Pão de Deus is a traditional bun from Portugal that is consumed on All Saints' Day. Also known as estaladinho or wrinkled, it is a tender bagel, brioche type, with a soft and delicate flavor with subtle citrus notes and covered by a creamy lightly toasted layer of coconut, lemon and sugar.
All Saints' Day is a holiday that, like Halloween, has its origin in the feast of Celtic origin 'Samhain'; and in the Portuguese country it is also called 'Dia do Bolinho'. This celebration takes place on day 1 in the morning, when Portuguese children walk the streets asking for sweets, since its beginning dates back to the year 1756, the year in which an earthquake devastated the city of Lisbon and the neighbors were asking for bread and alms from Door to door, especially for the little ones.
The taste of this bun is not extremely sweet, since it is the coverage that brings all the sweetness. This makes it a sweet but cloying thing in which you can easily appreciate the taste and aroma of each of the ingredients.
In addition to its flavor and texture, the best thing about this recipe of Pão de Deus is that it is made without eggs and without dairy, so in addition to being respectful of animals, it is free of cholesterol, lactose, casein and trans fats.
Below you can see what ingredients you need and the steps to follow in order to make this traditional and delicious Portuguese sweet.
|For 12 units
* Plus 95 minutes of rest
For the mass
- 600 gr. wheat flour
- 75 gr. cane sugar
- 75 gr. non-hydrogenated margarine (at room temperature)
- 50 ml. soy milk (warm)
- zest 1 lemon
- 200 ml. water (warm)
- 11 gr. dry yeast
- 1 teaspoon salt
- 1 tablespoon flax seeds
- 3 tablespoons water (warm)
- 80 gr. grated coconut
- 50 gr. sugar
- 125 ml. soy milk
- powdered sugar (to sprinkle)
- In a bowl, we take 102 gr. wheat flour, we make a hole in the center and we add salt, yeast and soy milk (warm). Knead for 5 minutes.
- Once kneaded, form a ball, cover it with a clean cotton cloth and let sit for 20 minutes in a warm place away from air flows.
- After this time, put the rest of the flour in a bowl and add the sugar, lemon zest, margarine and warm water.
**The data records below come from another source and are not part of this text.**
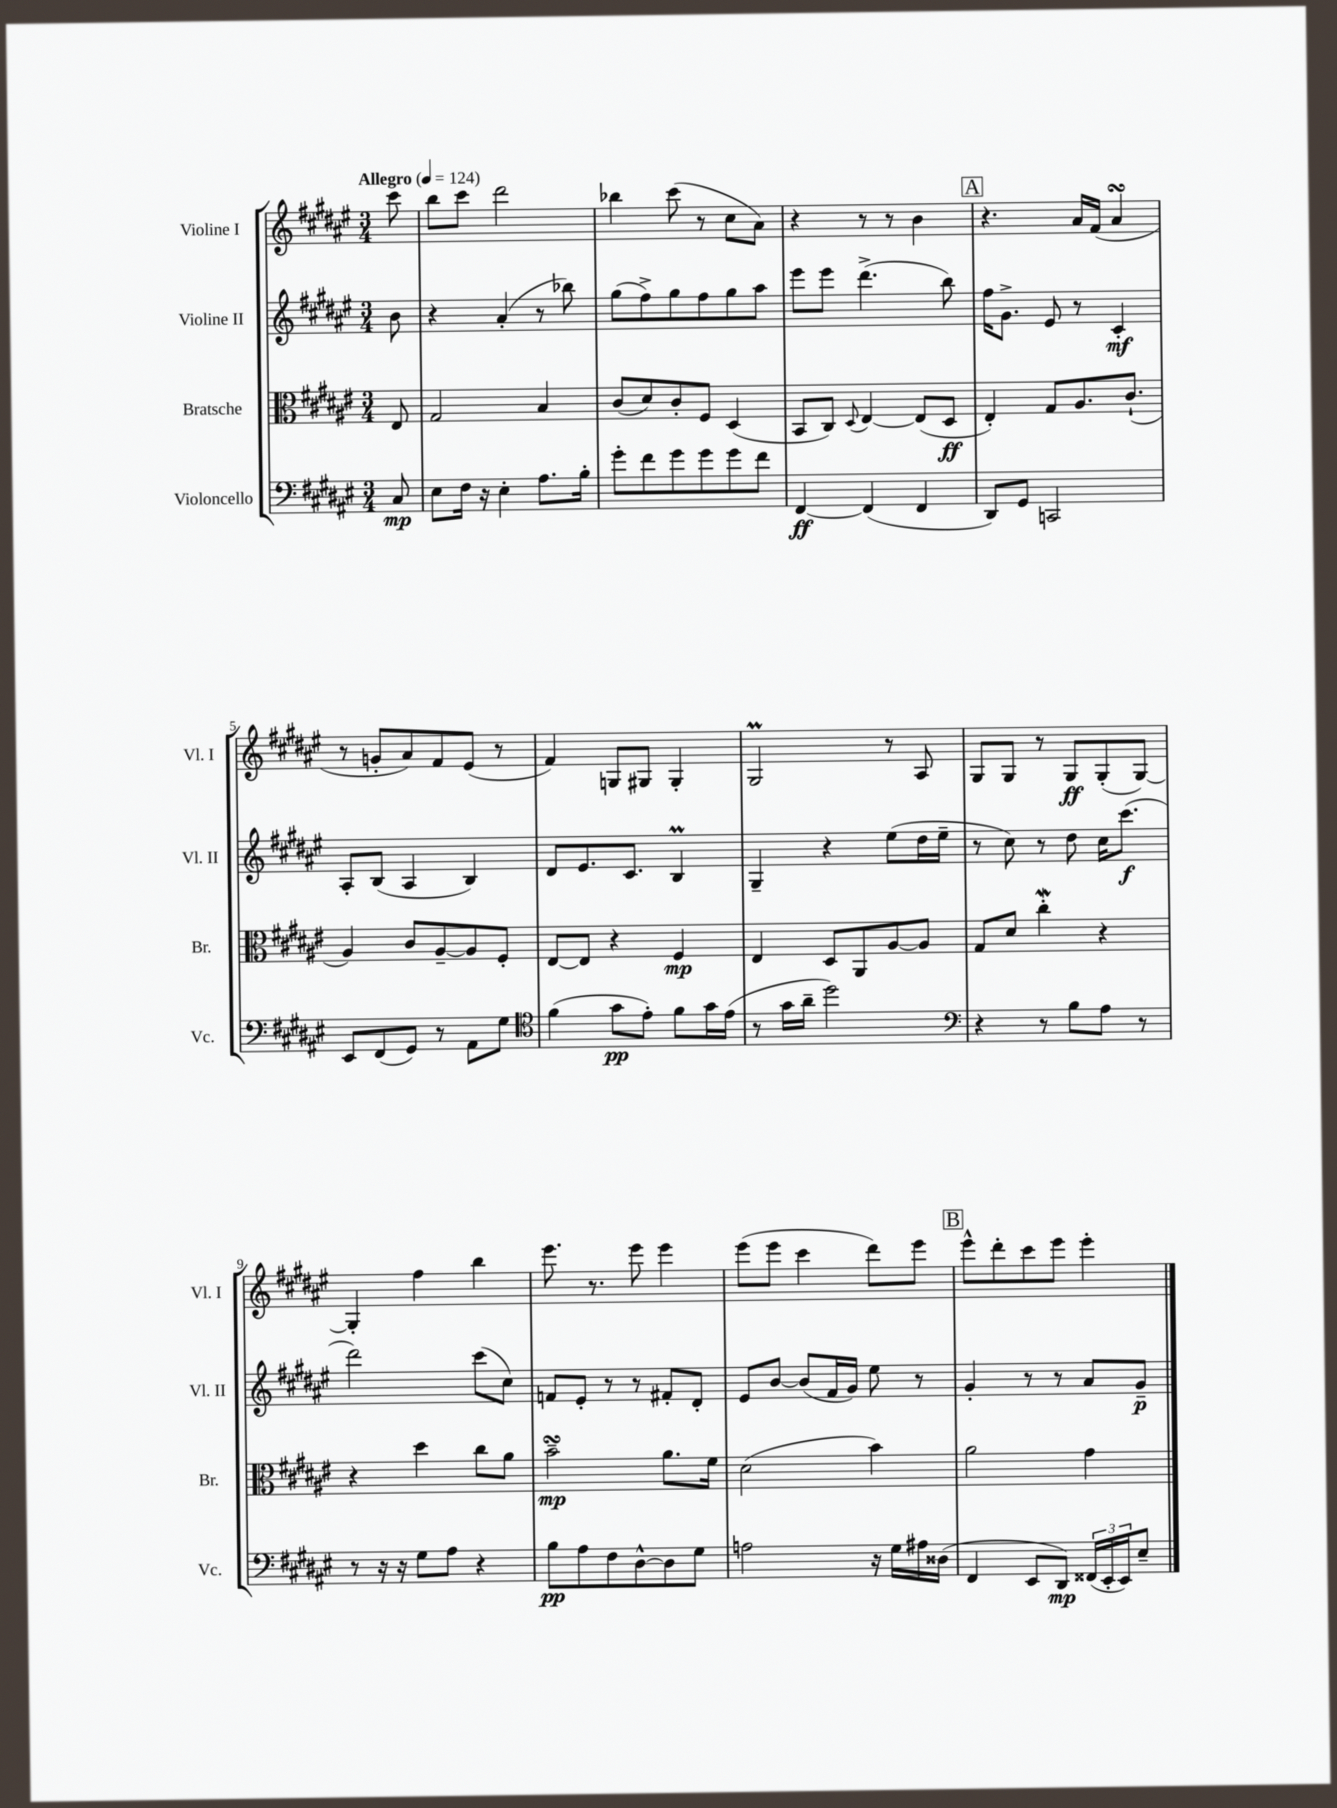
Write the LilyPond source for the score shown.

<<
\new StaffGroup <<
\new Staff = "s0" \with { instrumentName = "Violine I" shortInstrumentName = "Vl. I" } {
    \clef treble \key fis \major \numericTimeSignature \time 3/4 \partial 8 \tempo "Allegro" 4 = 124
    cis'''8 |
    b''8 cis'''8 dis'''2 |
    bes''4 cis'''8( r8 cis''8 ais'8) |
    r4 r8 r8 b'4 |
    \mark \markup { \box "A" } r4. ais'16 fis'16( ais'4\turn |
    r8 g'8-. ais'8) fis'8 eis'8( r8 |
    fis'4) g8 gis8 gis4-. |
    gis2\prall r8 ais8 |
    gis8 gis8 r8 gis8\ff gis8-.( gis8~) |
    gis4-. fis''4 b''4 |
    eis'''8. r8. eis'''8 eis'''4 |
    eis'''8( eis'''8 cis'''4 dis'''8) eis'''8 |
    \mark \markup { \box "B" } eis'''8-^ dis'''8-. cis'''8 eis'''8 eis'''4-. \bar "|." |
}
\new Staff = "s1" \with { instrumentName = "Violine II" shortInstrumentName = "Vl. II" } {
    \clef treble \key fis \major \numericTimeSignature \time 3/4 \partial 8
    b'8 |
    r4 ais'4-.( r8 bes''8) |
    gis''8( fis''8->) gis''8 fis''8 gis''8 ais''8 |
    eis'''8 eis'''8 dis'''4.->( b''8) |
    \mark \markup { \box "A" } fis''16 gis'8.-> eis'8 r8 cis'4-.\mf |
    ais8-. b8( ais4 b4) |
    dis'8 eis'8. cis'8. b4\prall |
    gis4-- r4 eis''8( dis''16 eis''16-- |
    r8 cis''8) r8 dis''8 cis''16 cis'''8.\f( |
    dis'''2) cis'''8( cis''8) |
    f'8 eis'8-. r8 r8 fis'8-. dis'8-. |
    eis'8 b'8~ b'8( fis'16 gis'16) eis''8 r8 |
    \mark \markup { \box "B" } gis'4-. r8 r8 ais'8 gis'8--\p \bar "|." |
}
\new Staff = "s2" \with { instrumentName = "Bratsche" shortInstrumentName = "Br." } {
    \clef alto \key fis \major \numericTimeSignature \time 3/4 \partial 8
    eis8 |
    gis2 b4 |
    cis'8( dis'8) cis'8-. fis8 dis4( |
    b,8 cis8) \appoggiatura { dis8 } eis4~ eis8( dis8\ff |
    \mark \markup { \box "A" } eis4-.) gis8 ais8. cis'8.-!( |
    ais4) cis'8 ais8~-- ais8 fis8-. |
    eis8~ eis8 r4 fis4\mp |
    eis4 dis8 ais,8 ais8~ ais8 |
    gis8 dis'8 cis''4-.\mordent r4 |
    r4 dis''4 cis''8 ais'8 |
    b'2--\turn\mp ais'8. fis'16 |
    dis'2( b'4) |
    \mark \markup { \box "B" } ais'2 gis'4 \bar "|." |
}
\new Staff = "s3" \with { instrumentName = "Violoncello" shortInstrumentName = "Vc." } {
    \clef bass \key fis \major \numericTimeSignature \time 3/4 \partial 8
    cis8\mp |
    eis8 fis16 r16 eis4-. ais8. b16-. |
    gis'8-. fis'8 gis'8 gis'8 gis'8 fis'8 |
    fis,4~\ff fis,4( fis,4 |
    \mark \markup { \box "A" } dis,8) gis,8 c,2 |
    eis,8 fis,8( gis,8) r8 ais,8 gis8 |
    \clef tenor fis'4( gis'8\pp eis'8-.) fis'8 gis'16 eis'16( |
    r8 gis'16 ais'16-- dis''2) |
    \clef bass r4 r8 b8 ais8 r8 |
    r8 r16 r16 gis8 ais8 r4 |
    b8\pp ais8 fis8 dis8~-^ dis8 gis8 |
    a2 r16 gis16 ais16 disis16( |
    \mark \markup { \box "B" } fis,4 eis,8 dis,8\mp) \tuplet 3/2 { fisis,16( eis,16-. eis,16) } eis8-- \bar "|." |
}
>>
>>
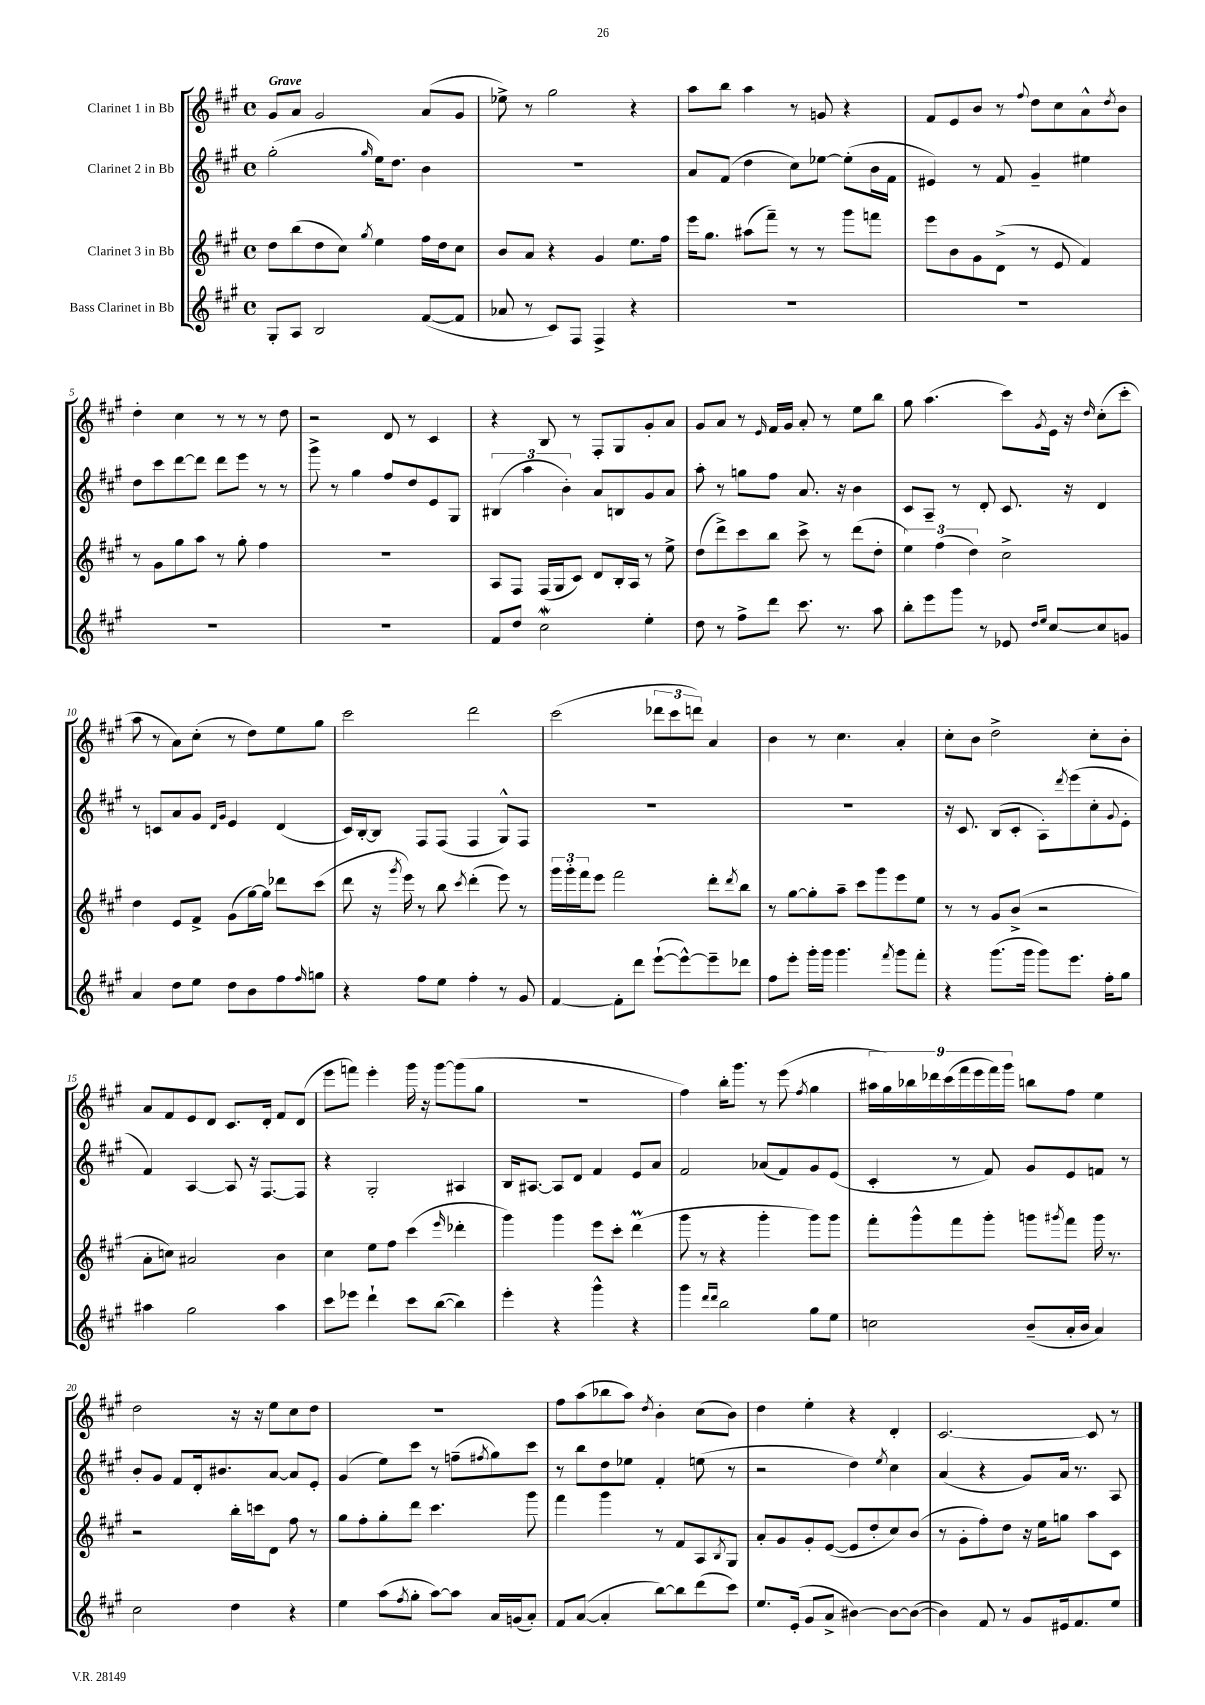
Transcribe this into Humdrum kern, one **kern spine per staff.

**kern	**kern	**kern	**kern
*staff4	*staff3	*staff2	*staff1
*clefG2	*clefG2	*clefG2	*clefG2
*k[f#c#g#]	*k[f#c#g#]	*k[f#c#g#]	*k[f#c#g#]
*M4/4	*M4/4	*M4/4	*M4/4
*met(c)	*met(c)	*met(c)	*met(c)
8G#'	8dd	(2gg#'	8g#
8A	(8bb	.	8a
2B	8dd	.	2g#
.	8cc#)	.	.
.	8qgg#	16qqgg#	.
.	4ee	16ee)	.
.	.	8.dd	.
([8f#	16ff#	4b	(8a
.	16dd	.	.
8f#]	8cc#	.	8g#
=	=	=	=
8a-	8b	1r	8ee-^)
8r	8a	.	8r
8c#)	4r	.	2gg#
8F#	.	.	.
4F#^	4g#	.	.
4r	8.ee	.	4r
.	16ff#	.	.
=	=	=	=
1r	16eee	8a	8aa
.	8.gg#	.	.
.	.	(8f#	8bb
.	(8aa#	4dd	4aa
.	8fff#~)	.	.
.	8r	8cc#)	8r
.	8r	[8ee-	8g
.	8ggg#	(8ee-']	4r
.	8fff	16b	.
.	.	16f#	.
=	=	=	=
1r	8eee	4e#)	8f#
.	8b	.	8e
.	8g#	8r	8b
.	(8d^	8f#	8r
.	.	.	8qqff#
.	8r	4g#~	8dd
.	8e	.	8cc#
.	4f#)	4ee#	8a^^
.	.	.	8qdd
.	.	.	8b
=	=	=	=
1r	8r	8dd	4dd'
.	8g#	8ccc#	.
.	8gg#	[8ddd	4cc#
.	8aa	8ddd]	.
.	8r	8ddd	8r
.	8gg#'	8eee	8r
.	4ff#	8r	8r
.	.	8r	8dd
=	=	=	=
1r	1r	8ggg#^	2r
.	.	8r	.
.	.	4gg#	.
.	.	8ff#	8d
.	.	8dd	8r
.	.	8e	4c#
.	.	8G#	.
=	=	=	=
8f#	8A	(6B#	4r
8dd	8F#	.	.
.	.	6aa	.
2cc#	(16F#	.	8B
.	16G#	.	.
.	.	6b')	.
.	8c#)	.	8r
.	8d	8a	8F#'
.	16B'	8B	8G#
.	16A	.	.
4ee'	8r	8g#	8g#'
.	8ee^	8a	8a
=	=	=	=
8dd	(8dd	8aa'	8g#
8r	8ddd^)	8r	8a
8ff#^	8ccc#	8gg	8r
.	.	.	16qqe
8ddd	8bb	8ff#	16f#
.	.	.	16g#
8.ccc#	8ccc#^	8.a	8a'
.	8r	.	8r
8.r	.	16r	.
.	(8ddd	4b	8ee
8aa	8dd'	.	8bb
=	=	=	=
8bb'	6ee)	8c#	8gg#
8eee	.	8A~	(4.aa
.	(6ff#	.	.
8ggg#	.	8r	.
.	6dd)	.	.
8r	.	8d'	.
8e-	2cc#^	8.c#	8ccc#)
16qqdd	.	.	.
16qqee	.	.	8qg#
[8cc#	.	.	16e
.	.	16r	16r
.	.	.	16qqdd
8cc#]	.	4d	(8cc#'
8g	.	.	8ccc#'
=	=	=	=
4a	4dd	8r	8aa
.	.	8c	8r
8dd	8e	8a	8a)
8ee	8f#^	8g#	(8cc#'
.	.	16qqd	.
.	.	16qqg#	.
8dd	(8g#	4e	8r
8b	[16gg#)	.	8dd)
.	16gg#]	.	.
8ff#	8ddd-	(4d	8ee
16qqff#	.	.	.
8gg	(8ccc#	.	8gg#
=	=	=	=
4r	8ddd	16c#)	2ccc#
.	.	[16B'	.
.	16r	8B]	.
.	8qggg#	.	.
.	16eee)	.	.
8ff#	8r	8F#	.
8ee	8bb	(8F#	.
.	8qccc#	.	.
4ff#'	(4ddd'	4F#	2ddd
8r	8eee)	8G#^^)	.
8g#	8r	8F#	.
=	=	=	=
[4f#	24ggg#	1r	(2ccc#
.	24ggg#'	.	.
.	24fff#	.	.
.	8eee	.	.
8f#']	2fff#	.	.
8ddd	.	.	.
([8eee`	.	.	12ddd-
.	.	.	12ccc#
8eee^^_)	.	.	.
.	.	.	12ddd)
8eee~]	8ddd'	.	4a
.	8qddd	.	.
8ddd-	8bb	.	.
=	=	=	=
8ff#	8r	1r	4b
8eee'	[8gg#	.	.
16ggg#'	8gg#']	.	8r
16ggg#	.	.	.
4.ggg#	8aa~	.	4.cc#
.	8ccc#	.	.
.	8ggg#	.	.
8qfff#	.	.	.
8ggg#	8eee	.	4a'
8fff#'	8ee	.	.
=	=	=	=
4r	8r	16r	8cc#'
.	.	8.c#	.
.	8r	.	8b
(8.ggg#	8g#	(8B	2dd^
.	(8b^	8c#'	.
16ggg#	.	.	.
8ggg#)	2r	8A')	.
.	.	8qddd	.
8.eee	.	(8eee	.
.	.	8cc#'	8cc#'
16ff#'	.	.	.
.	.	8qqg#	.
8gg#	.	8e'	8b'
=	=	=	=
4aa#	8a'	4f#)	8a
.	8cc)	.	8f#
2gg#	2a#	[4A	8e
.	.	.	8d
.	.	8A]	8.c#
.	.	16r	.
.	.	[8.F#	16d'
4aa#	4b	.	8f#
.	.	8F#]	(8d
=	=	=	=
8ccc#	4cc#	4r	8eee
8eee-	.	.	8fff)
4ddd`	8ee	2G#'	4eee'
.	8ff#	.	.
8ccc#	(4ccc#	.	16ggg#
.	.	.	16r
([8bb	.	.	[8ggg#
.	16qqeee	.	.
4bb])	4ddd-'	4A#	(8ggg#]
.	.	.	8gg#
=	=	=	=
4eee'	4ggg#)	16B	1r
.	.	[8.A#	.
4r	4ggg#	8A#]	.
.	.	8d	.
4ggg#^^	8eee	4f#	.
.	8ccc#'	.	.
4r	(4ddd	8e	.
.	.	8a	.
=	=	=	=
4ggg#	8ggg#	2f#	4ff#)
.	8r	.	.
16qqddd	.	.	.
16qqddd	.	.	.
2bb	4r	.	16bb'
.	.	.	8.ggg#
.	4ggg#'	(8a-	8r
.	.	8f#)	(8eee
.	.	.	8qff#
8gg#	8ggg#)	8g#	4gg#
8ee	8ggg#	(8e	.
=	=	=	=
2cc	8fff#'	4c#'	18aa#
.	.	.	18gg#)
.	.	.	18bb-
.	8ggg#^^	.	.
.	.	.	18ddd-
.	.	.	(18ccc#
.	8fff#	8r	.
.	.	.	18fff#
.	.	.	18eee
.	8ggg#'	8f#)	.
.	.	.	18fff#)
.	.	.	18ggg#
(8b~	8ggg	8g#	8bb
.	8qggg#	.	.
16a'	8fff#	8e	8ff#
16b	.	.	.
4a)	16ggg#	8f	4ee
.	8.r	.	.
.	.	8r	.
=	=	=	=
2cc#	2r	8b'	2dd
.	.	8g#	.
.	.	8f#	.
.	.	16d'	.
.	.	8.b#	.
4dd	16bb'	.	16r
.	16ccc	.	16r
.	8d	[8a	8ee
4r	8ff#	8a]	8cc#
.	8r	8e'	8dd
=	=	=	=
4ee	8gg#	(4g#	1r
.	8ff#'	.	.
(8aa	8gg#'	8ee)	.
8qff#	.	.	.
8gg#'	8ddd	8ccc#	.
[8aa)	4.ccc#	8r	.
8aa]	.	(8ff~	.
.	.	8qff#	.
16a	.	8gg#)	.
(16g	.	.	.
8a')	8ggg#	8ccc#	.
=	=	=	=
8f#	4fff#	8r	8ff#
([8a	.	8bb	(8aa
4a']	4ggg#	8dd	8bb-
.	.	8ee-	8aa)
.	.	.	8qdd
[8bb)	8r	4f#'	4b'
8bb]	8f#	.	.
(8ddd	8A	(8ee	(8cc#
.	8qB	.	.
8ccc#)	8G#	8r	8b)
=	=	=	=
8.ee	8a'	2r	4dd
.	8g#	.	.
(16e'	.	.	.
8g#	8g#'	.	4ee'
8a^	([8e	.	.
[4b#)	8e]	4dd)	4r
.	8dd'	.	.
.	.	8qee	.
8b#_	8cc#)	4cc#	4d'
(8b#_	(8b	.	.
=	=	=	=
4b#])	8r	(4a	[2.c#
.	8g#'	.	.
8f#	8ff#')	4r	.
8r	8dd	.	.
8g#	16r	8g#)	.
.	16ee	.	.
16e#	8gg	16a	.
8.f#	.	8.r	.
.	8aa	.	8c#]
8ee	8c#	8A	8r
==	==	==	==
*-	*-	*-	*-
Mix all the ingredients, add the ball of the other bowl and mix and knead well for 10 minutes, until obtaining a soft, smooth and elastic dough.
- After this time, form a ball, cover again with a clean cloth and let sit for 30 minutes in the same conditions as before (warm place without air flows).
- After this time, take the dough ball, divide it into portions of 85 gr. each one and place them in a baking tray covered with oven paper. Cover the tray with the cloth again and let sit for 45 minutes in the same way as the previous times (warm place without air flows).
- Meanwhile, prepare the topping. Grind the flax seeds and, in a small bowl, mix them with the warm water, stir and let them hydrate for 15 minutes. Set aside.
- Once the flax seeds have been hydrated, mix with the grated coconut and the sugar and gradually add the soy milk, until it forms a thick and consistent dough. When the topping is ready, set aside and preheat the oven to 175º.
- When the buns have risen, coat them with a little soy milk and cover them with the topping so that they are well covered.
- Once all the buns are covered, introduce the tray in the oven (in the penultimate guide) and bake for 15 minutes, ensuring that they do not burn on top.
- After this time, remove the tray from the oven and let the breads cool a little. When they are warm, sprinkle a little glass sugar on top and serve.
- Pão de Deus is characterized by being a sweet little sweet bun that highlights the sweetness of the cover, but if you prefer a sweeter bun, you can add a little more sugar to the dough.
- When choosing margarine, see that it is not hydrogenated and does not contain palm oil among its ingredients or any component of animal origin (eg, gelatin or whey).
- We recommend washing the lemons very well before grating them and that, if you can, use them organic.
- If you don't have glass sugar on hand, you can do it using a mixture of 95% sugar - 5% corn starch, and grinding it in a coffee grinder. In this way you can make glass sugar using cane and brown sugar.